**RECORDS**

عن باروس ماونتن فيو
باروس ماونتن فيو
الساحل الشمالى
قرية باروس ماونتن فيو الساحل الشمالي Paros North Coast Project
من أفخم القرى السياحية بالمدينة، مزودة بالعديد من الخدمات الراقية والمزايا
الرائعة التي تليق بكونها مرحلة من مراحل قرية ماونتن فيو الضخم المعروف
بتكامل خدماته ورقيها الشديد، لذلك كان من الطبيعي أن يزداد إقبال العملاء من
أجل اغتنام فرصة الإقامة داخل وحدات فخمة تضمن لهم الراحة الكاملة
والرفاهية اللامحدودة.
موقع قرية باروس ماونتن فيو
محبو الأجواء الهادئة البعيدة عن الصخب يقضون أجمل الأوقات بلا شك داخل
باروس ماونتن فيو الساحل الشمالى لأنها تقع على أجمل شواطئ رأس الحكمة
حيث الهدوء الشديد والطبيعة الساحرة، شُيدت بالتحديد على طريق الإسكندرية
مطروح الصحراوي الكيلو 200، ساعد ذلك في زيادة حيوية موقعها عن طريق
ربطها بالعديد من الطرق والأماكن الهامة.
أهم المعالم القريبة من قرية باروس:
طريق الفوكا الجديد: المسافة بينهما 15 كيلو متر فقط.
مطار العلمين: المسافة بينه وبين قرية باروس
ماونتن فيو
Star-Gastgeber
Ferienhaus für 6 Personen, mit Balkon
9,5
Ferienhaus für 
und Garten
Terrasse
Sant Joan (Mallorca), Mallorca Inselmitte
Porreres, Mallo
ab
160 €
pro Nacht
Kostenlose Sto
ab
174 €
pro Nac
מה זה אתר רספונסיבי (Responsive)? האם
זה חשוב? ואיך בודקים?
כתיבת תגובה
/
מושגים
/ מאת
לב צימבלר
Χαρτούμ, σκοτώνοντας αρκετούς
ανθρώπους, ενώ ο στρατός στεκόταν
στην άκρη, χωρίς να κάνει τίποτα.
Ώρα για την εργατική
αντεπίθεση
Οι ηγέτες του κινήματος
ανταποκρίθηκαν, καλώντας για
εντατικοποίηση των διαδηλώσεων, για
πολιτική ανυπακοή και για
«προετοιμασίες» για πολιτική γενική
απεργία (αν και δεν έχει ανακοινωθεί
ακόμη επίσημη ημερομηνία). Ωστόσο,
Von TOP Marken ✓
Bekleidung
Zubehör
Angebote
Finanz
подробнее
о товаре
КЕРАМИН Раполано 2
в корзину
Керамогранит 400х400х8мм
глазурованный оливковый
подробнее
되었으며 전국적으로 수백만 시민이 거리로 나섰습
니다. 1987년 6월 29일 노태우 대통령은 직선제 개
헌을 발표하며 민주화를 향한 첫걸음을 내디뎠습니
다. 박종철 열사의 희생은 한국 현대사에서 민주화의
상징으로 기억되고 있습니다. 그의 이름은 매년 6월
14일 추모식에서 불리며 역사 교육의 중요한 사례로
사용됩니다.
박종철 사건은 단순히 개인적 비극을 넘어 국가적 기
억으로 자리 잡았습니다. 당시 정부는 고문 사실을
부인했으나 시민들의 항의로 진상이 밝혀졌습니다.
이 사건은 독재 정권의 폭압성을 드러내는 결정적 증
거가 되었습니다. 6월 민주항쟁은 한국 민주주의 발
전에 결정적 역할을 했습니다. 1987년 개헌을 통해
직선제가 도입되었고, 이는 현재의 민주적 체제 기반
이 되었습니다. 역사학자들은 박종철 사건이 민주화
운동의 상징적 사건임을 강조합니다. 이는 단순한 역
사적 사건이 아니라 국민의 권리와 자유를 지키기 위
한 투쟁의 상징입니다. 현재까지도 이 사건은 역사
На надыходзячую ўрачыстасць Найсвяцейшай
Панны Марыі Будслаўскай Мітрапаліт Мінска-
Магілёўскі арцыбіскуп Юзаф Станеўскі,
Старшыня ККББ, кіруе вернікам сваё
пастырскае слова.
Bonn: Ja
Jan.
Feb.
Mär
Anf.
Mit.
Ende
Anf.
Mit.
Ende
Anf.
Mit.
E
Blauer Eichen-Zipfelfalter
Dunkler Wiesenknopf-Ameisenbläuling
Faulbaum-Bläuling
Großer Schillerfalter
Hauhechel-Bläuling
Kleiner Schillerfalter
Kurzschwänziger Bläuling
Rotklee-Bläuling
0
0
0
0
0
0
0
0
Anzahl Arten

**EXERCISE INSTRUCTIONS**
Retype the records above in full. Every word should match.

**TASK ANSWER**
عن باروس ماونتن فيو
باروس ماونتن فيو
الساحل الشمالى
قرية باروس ماونتن فيو الساحل الشمالي Paros North Coast Project
من أفخم القرى السياحية بالمدينة، مزودة بالعديد من الخدمات الراقية والمزايا
الرائعة التي تليق بكونها مرحلة من مراحل قرية ماونتن فيو الضخم المعروف
بتكامل خدماته ورقيها الشديد، لذلك كان من الطبيعي أن يزداد إقبال العملاء من
أجل اغتنام فرصة الإقامة داخل وحدات فخمة تضمن لهم الراحة الكاملة
والرفاهية اللامحدودة.
موقع قرية باروس ماونتن فيو
محبو الأجواء الهادئة البعيدة عن الصخب يقضون أجمل الأوقات بلا شك داخل
باروس ماونتن فيو الساحل الشمالى لأنها تقع على أجمل شواطئ رأس الحكمة
حيث الهدوء الشديد والطبيعة الساحرة، شُيدت بالتحديد على طريق الإسكندرية
مطروح الصحراوي الكيلو 200، ساعد ذلك في زيادة حيوية موقعها عن طريق
ربطها بالعديد من الطرق والأماكن الهامة.
أهم المعالم القريبة من قرية باروس:
طريق الفوكا الجديد: المسافة بينهما 15 كيلو متر فقط.
مطار العلمين: المسافة بينه وبين قرية باروس
ماونتن فيو
Star-Gastgeber
Ferienhaus für 6 Personen, mit Balkon
9,5
Ferienhaus für 
und Garten
Terrasse
Sant Joan (Mallorca), Mallorca Inselmitte
Porreres, Mallo
ab
160 €
pro Nacht
Kostenlose Sto
ab
174 €
pro Nac
מה זה אתר רספונסיבי (Responsive)? האם
זה חשוב? ואיך בודקים?
כתיבת תגובה
/
מושגים
/ מאת
לב צימבלר
Χαρτούμ, σκοτώνοντας αρκετούς
ανθρώπους, ενώ ο στρατός στεκόταν
στην άκρη, χωρίς να κάνει τίποτα.
Ώρα για την εργατική
αντεπίθεση
Οι ηγέτες του κινήματος
ανταποκρίθηκαν, καλώντας για
εντατικοποίηση των διαδηλώσεων, για
πολιτική ανυπακοή και για
«προετοιμασίες» για πολιτική γενική
απεργία (αν και δεν έχει ανακοινωθεί
ακόμη επίσημη ημερομηνία). Ωστόσο,
Von TOP Marken ✓
Bekleidung
Zubehör
Angebote
Finanz
подробнее
о товаре
КЕРАМИН Раполано 2
в корзину
Керамогранит 400х400х8мм
глазурованный оливковый
подробнее
되었으며 전국적으로 수백만 시민이 거리로 나섰습
니다. 1987년 6월 29일 노태우 대통령은 직선제 개
헌을 발표하며 민주화를 향한 첫걸음을 내디뎠습니
다. 박종철 열사의 희생은 한국 현대사에서 민주화의
상징으로 기억되고 있습니다. 그의 이름은 매년 6월
14일 추모식에서 불리며 역사 교육의 중요한 사례로
사용됩니다.
박종철 사건은 단순히 개인적 비극을 넘어 국가적 기
억으로 자리 잡았습니다. 당시 정부는 고문 사실을
부인했으나 시민들의 항의로 진상이 밝혀졌습니다.
이 사건은 독재 정권의 폭압성을 드러내는 결정적 증
거가 되었습니다. 6월 민주항쟁은 한국 민주주의 발
전에 결정적 역할을 했습니다. 1987년 개헌을 통해
직선제가 도입되었고, 이는 현재의 민주적 체제 기반
이 되었습니다. 역사학자들은 박종철 사건이 민주화
운동의 상징적 사건임을 강조합니다. 이는 단순한 역
사적 사건이 아니라 국민의 권리와 자유를 지키기 위
한 투쟁의 상징입니다. 현재까지도 이 사건은 역사
На надыходзячую ўрачыстасць Найсвяцейшай
Панны Марыі Будслаўскай Мітрапаліт Мінска-
Магілёўскі арцыбіскуп Юзаф Станеўскі,
Старшыня ККББ, кіруе вернікам сваё
пастырскае слова.
Bonn: Ja
Jan.
Feb.
Mär
Anf.
Mit.
Ende
Anf.
Mit.
Ende
Anf.
Mit.
E
Blauer Eichen-Zipfelfalter
Dunkler Wiesenknopf-Ameisenbläuling
Faulbaum-Bläuling
Großer Schillerfalter
Hauhechel-Bläuling
Kleiner Schillerfalter
Kurzschwänziger Bläuling
Rotklee-Bläuling
0
0
0
0
0
0
0
0
Anzahl Arten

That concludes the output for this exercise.